SOURCE: ABIL Newsletter, July 17, 2022 and https://www.uscis.gov/newsroom/alerts/uscis-to-implement-second-phase-of-premium-processing-for-certain-previously-filed-eb-1-and-eb-2
Social Security Administration To Resume Normal E-Verify Timeframes
E-Verify announced that starting July 15, 2022, employees whose E-Verify cases are referred to the Social Security Administration (SSA) will have the normal eight federal working days to contact their local SSA office to begin resolving the mismatch.
At the onset of the COVID-19 pandemic in March 2020, E-Verify extended the timeframe for an employee to take action to resolve a Tentative Nonconfirmation (mismatch). For E-Verify cases referred on or after July 15, 2022, E-Verify will no longer provide extended timeframes for employees to visit SSA to resolve these mismatches. However, E-Verify cases referred between
March 2, 2020, to July 14, 2022, with an SSA mismatch will still have an extended timeframe to be resolved, E-Verify said.

## What the task requires
List each distinct full date (month, day, and year) in the E-Verify notice, including its source line.

## Data extracts
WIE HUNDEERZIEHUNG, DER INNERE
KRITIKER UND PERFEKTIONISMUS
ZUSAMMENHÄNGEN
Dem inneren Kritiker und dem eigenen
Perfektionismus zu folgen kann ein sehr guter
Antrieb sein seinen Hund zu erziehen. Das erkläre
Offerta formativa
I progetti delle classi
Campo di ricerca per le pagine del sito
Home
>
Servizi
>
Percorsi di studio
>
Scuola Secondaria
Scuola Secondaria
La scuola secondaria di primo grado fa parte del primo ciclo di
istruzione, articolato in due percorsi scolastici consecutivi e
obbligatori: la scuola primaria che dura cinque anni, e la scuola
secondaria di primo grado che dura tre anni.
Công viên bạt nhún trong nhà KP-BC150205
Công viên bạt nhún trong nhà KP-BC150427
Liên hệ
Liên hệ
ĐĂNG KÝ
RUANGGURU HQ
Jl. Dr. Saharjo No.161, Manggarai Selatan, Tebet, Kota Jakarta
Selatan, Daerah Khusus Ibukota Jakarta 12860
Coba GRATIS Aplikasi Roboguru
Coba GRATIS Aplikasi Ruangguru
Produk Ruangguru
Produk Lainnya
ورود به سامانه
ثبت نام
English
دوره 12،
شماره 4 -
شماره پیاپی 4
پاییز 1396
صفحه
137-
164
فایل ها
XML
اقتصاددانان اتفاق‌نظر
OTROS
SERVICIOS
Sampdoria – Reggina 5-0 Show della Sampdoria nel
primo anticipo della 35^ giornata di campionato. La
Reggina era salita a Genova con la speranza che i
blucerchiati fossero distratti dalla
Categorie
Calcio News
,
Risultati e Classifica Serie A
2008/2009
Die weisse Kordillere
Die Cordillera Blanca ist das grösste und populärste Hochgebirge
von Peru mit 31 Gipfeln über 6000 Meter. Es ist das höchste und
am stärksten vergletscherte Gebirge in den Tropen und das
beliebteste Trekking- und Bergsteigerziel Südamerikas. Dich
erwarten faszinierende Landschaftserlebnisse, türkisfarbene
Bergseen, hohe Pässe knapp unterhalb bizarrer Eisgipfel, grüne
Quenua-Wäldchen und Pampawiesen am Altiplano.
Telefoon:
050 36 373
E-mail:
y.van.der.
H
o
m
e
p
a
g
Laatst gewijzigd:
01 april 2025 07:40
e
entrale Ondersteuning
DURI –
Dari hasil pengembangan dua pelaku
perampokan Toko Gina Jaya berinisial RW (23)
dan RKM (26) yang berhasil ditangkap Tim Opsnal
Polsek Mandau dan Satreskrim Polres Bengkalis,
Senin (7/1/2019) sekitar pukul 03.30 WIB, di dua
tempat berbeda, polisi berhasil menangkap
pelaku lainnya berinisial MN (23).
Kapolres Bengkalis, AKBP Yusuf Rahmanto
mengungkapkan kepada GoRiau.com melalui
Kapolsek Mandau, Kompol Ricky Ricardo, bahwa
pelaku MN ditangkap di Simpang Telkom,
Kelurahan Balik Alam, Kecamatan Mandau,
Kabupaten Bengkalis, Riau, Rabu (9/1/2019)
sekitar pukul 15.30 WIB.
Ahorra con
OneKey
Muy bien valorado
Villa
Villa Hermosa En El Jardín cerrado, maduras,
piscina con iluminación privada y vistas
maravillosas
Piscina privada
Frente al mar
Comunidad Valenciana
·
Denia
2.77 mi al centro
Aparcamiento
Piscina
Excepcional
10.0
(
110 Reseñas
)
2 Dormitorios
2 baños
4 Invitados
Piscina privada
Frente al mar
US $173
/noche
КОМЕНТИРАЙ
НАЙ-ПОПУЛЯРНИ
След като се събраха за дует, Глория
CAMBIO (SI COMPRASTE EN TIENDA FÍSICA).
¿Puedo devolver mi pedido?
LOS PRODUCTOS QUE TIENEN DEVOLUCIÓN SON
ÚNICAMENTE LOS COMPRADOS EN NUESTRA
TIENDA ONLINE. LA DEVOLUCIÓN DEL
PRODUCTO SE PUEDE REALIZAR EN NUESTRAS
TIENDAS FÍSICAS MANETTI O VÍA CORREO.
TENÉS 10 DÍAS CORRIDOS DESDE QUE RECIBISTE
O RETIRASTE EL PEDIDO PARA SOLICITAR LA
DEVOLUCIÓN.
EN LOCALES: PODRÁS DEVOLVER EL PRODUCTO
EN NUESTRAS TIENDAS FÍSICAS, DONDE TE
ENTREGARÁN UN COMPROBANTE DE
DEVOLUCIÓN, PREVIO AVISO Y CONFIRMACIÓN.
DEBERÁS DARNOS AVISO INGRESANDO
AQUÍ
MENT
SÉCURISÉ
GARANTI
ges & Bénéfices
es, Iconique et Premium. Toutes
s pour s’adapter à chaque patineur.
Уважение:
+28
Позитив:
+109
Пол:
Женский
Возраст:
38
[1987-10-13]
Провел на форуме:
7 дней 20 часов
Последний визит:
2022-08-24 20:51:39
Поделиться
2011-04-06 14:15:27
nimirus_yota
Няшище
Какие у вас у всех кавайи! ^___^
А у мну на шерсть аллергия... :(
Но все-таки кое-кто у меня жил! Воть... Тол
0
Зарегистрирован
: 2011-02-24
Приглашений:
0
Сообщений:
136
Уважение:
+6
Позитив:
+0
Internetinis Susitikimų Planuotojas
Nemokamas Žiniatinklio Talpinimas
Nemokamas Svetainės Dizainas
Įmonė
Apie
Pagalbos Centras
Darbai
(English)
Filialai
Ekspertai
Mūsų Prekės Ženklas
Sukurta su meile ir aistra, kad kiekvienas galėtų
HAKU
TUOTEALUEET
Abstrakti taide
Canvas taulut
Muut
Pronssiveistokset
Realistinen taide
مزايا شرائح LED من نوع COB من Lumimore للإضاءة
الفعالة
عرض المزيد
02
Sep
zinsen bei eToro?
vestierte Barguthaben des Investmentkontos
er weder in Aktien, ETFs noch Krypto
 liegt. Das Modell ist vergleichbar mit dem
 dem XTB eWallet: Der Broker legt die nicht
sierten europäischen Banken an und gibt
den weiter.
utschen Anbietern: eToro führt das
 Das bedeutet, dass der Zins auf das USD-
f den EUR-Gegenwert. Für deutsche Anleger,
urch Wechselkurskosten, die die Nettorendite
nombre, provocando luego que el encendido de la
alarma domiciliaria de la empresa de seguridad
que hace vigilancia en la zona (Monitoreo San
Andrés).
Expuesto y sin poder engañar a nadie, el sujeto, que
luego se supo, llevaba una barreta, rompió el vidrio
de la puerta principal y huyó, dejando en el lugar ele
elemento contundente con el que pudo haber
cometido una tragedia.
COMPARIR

## Exercise response
- July 17, 2022
- July 15, 2022
- March 2, 2020
- July 14, 2022